Additional Truth related to the human spirit.
Romans 8:16 states, "The Spirit itself beareth witness with our spirit, that we are the children of God:" Our human spirits are the part of us that communicates with God. Jesus said, "But the hour cometh, and now is, when the true worshippers shall worship the Father in spirit and in truth: for the Father seeketh such to worship him. God is a Spirit: and they that worship him must worship him in spirit and in truth." John 4:23-24. (The word spirit here could possibly be the Holy Spirit.)

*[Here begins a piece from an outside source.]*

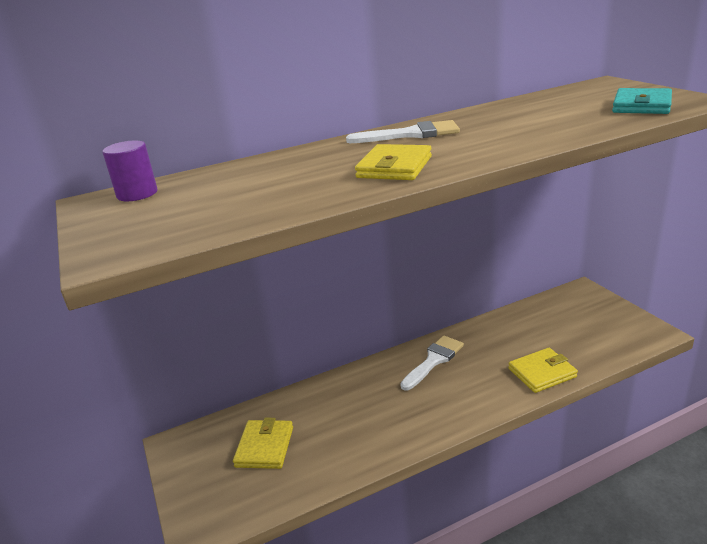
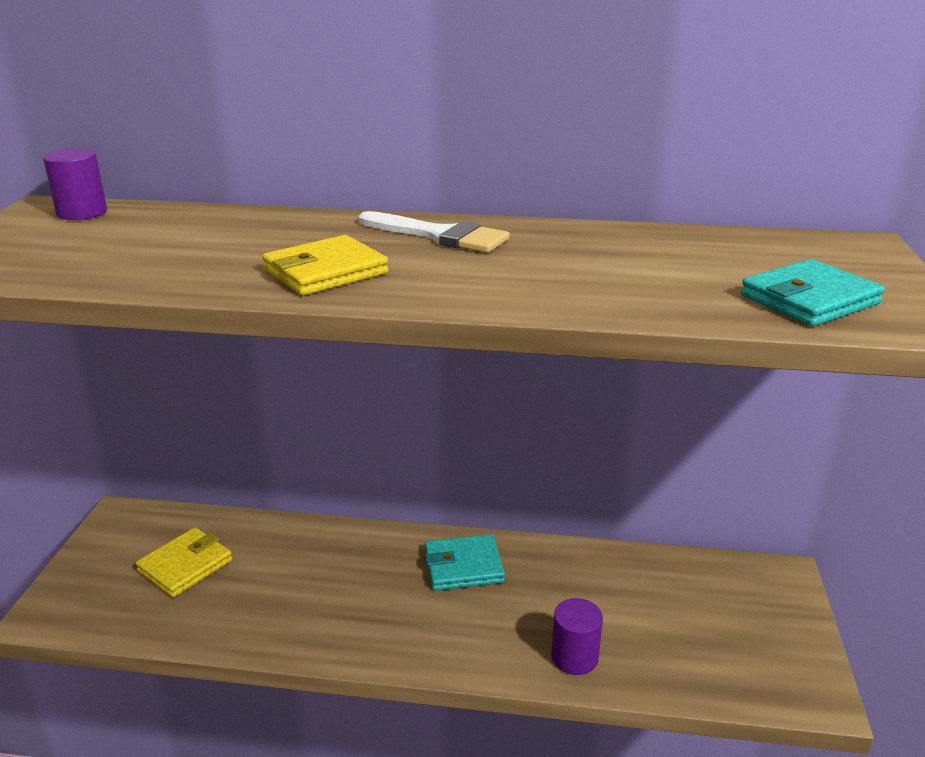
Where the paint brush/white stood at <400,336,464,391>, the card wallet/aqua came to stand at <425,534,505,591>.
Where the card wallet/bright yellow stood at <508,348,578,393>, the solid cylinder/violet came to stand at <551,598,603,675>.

1 Corinthians 2:11 says: "For what man knoweth the things of a man, save the spirit of man which is in him? even so the things of God knoweth no man, but the Spirit of God." This verse further corroborates the principle that man has a human spirit that has knowledge of itself. It also implies the Holy Spirit communicates with the human spirit the things of God.
1 Corinthians 5:5 appears to teach that the church's discipline is designed to destroy the fleshly desires or more probably the physical body of a publicly erring brother so that his human spirit may be saved. "To deliver such an one unto Satan for the destruction of the flesh, that the spirit may be saved in the day of the Lord Jesus."